Shortly after, they were commissioned by 'Reader's Digest' to write an article on the figure of the Spanish bullfighter

Manuel Benítez, 'El cordobés'

.

His two-week transfer to the bullfighter's hometown turned into a two-and-a-half-year stay.

And the article turned out to be a book, '...Or you will wear mourning for me' (1967), which was published in Spain cut off by censorship until after Franco's death.

In their next literary work, 'Oh Jerusalem', published in 1971, they recounted

the formation of the State of Israel by the Jews

.

Later, impressed by the figure of Gandhi, they wrote 'Tonight, freedom' (1975), which narrates Indian independence and the separation of Pakistan.

With the idea of ​​writing a book that would establish hypotheses about real factors and behaviors, they organized a team of researchers who traveled the world for four years analyzing what would happen if a group of Palestinian terrorists

threatened to detonate a hidden H-bomb in New York

.

This is how the fiction 'The Fifth Horseman' arose, which was published in 1980.

After this work, Lapierre informed Collins of his decision to take a few years of

vacation in India

, a country that would mark his life.

The writer settled in Calcutta, where he solo wrote 'The City of Joy' (1985), of which he sold millions of copies.

Lapierre donated half of the royalties to the neighborhood

in which the novel is based, as well as half of the money received for the rights to the film, shot in 1991.

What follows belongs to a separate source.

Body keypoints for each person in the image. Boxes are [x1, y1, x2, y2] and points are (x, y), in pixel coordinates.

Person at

Since then, he has donated

one million dollars a year

to the Action pour les Enfants des Lépreux de Calcutta foundation, for the care of leprosy patients.

In addition, she collaborated with more than fourteen organizations in the area that work for the development of the country.

With

AIDS

as the central theme, he published 'Greater than love' (1990), to which he dedicated four years of work.

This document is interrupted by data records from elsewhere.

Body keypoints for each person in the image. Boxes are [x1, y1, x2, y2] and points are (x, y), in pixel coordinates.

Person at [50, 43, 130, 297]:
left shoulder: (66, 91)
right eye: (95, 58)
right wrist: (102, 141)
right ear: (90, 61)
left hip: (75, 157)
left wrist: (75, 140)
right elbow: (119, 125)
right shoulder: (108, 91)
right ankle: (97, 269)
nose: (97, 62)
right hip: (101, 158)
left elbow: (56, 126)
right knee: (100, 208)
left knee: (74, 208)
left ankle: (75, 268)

In 1997 he presented the book 'Thousand Suns', where he reviews his experiences in the professional field and two years later he published 'The future is ours', about Iran's fundamentalist activities to obtain weapons of mass destruction and

control the heroin trafficking

.

In those years, having abandoned daily journalism, he published various reports and worked on the scripts for a telefilm about Mother Teresa of Calcutta and, together with Collins, on the film adaptation of 'Oh, Jerusalem'.

He began the 21st century with a four-handed book with the writer

Javier Moro

, who is his nephew.

In March 2001 they presented 'It was midnight in Bhopal' which narrates the industrial catastrophe of a lethal gas leak, which in 1984 caused more than 16,000 deaths and affected 50,000 in the capital of the Indian state of Madhya Pradesh.

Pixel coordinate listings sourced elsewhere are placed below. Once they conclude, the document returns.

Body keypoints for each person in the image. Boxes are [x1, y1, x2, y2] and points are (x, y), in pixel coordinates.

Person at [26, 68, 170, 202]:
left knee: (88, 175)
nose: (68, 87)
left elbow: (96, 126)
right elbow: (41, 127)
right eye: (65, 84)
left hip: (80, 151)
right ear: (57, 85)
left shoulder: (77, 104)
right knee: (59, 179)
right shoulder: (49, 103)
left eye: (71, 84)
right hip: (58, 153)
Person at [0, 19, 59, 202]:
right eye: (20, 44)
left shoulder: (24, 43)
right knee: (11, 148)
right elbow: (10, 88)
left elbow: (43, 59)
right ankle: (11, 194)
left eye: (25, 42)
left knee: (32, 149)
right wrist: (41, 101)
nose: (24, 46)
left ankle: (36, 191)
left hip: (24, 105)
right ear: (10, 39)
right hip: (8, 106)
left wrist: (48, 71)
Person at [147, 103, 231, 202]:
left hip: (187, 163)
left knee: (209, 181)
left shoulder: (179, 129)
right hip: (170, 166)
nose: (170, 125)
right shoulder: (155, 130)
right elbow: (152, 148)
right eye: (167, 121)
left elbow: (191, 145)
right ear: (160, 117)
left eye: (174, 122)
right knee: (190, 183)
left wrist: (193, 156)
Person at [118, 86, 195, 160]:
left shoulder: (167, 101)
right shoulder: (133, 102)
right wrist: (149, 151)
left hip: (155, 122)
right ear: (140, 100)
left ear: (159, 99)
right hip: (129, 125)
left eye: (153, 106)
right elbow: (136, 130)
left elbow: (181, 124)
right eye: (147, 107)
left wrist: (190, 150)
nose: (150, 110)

They used the profits to cover aid projects for the numerous victims.

In 2004, after twenty-three years of separation, he returned to collaborate with his old partner Larry Collins in 'Is New York Burning?', an intrigue novel about the

threat of nuclear terrorism

in Western cities.

Collins died the following year.

The Soviet Union and South Africa were the next two destinations for his fiction.

In 'Once upon a time the USSR' (2006) he narrated the trip of Westerners to the communist country in 1950, and in 'A rainbow in the night' (2008) he appropriated a phrase pronounced by

Nelson Mandela

upon leaving prison to narrate the history of South Africa and apartheid.

Already in his 80s, in 2012, the year in which he was

a candidate for the Prince of Asturias Award for Literature

, he published 'India mon amour', a travelogue about his experiences in the country to which he has linked his life.

Holder of the Grand Cross of the Order of Solidarity, received from

Queen Sofia in 2002

, Lapierre has been recognized with various awards that praise his humanitarian work.

In 2000, he received the World Peace Foundation Award and, in 2008, India awarded him the country's highest award for foreigners, the

Padma Bhushan

.

The author launched different philanthropic organizations.

In addition to his donations and collaboration with Action pour les Enfants des Lépreux de Calcutta, he had founded a clinic in Bophal and created

the 'City of Joy' Foundation in Spain, for charitable works in India

.

Lapierre was the father of a daughter,

Alexandra, also a writer

, the fruit of his first marriage.

In 1980 he married Dominique Conchon for the second time.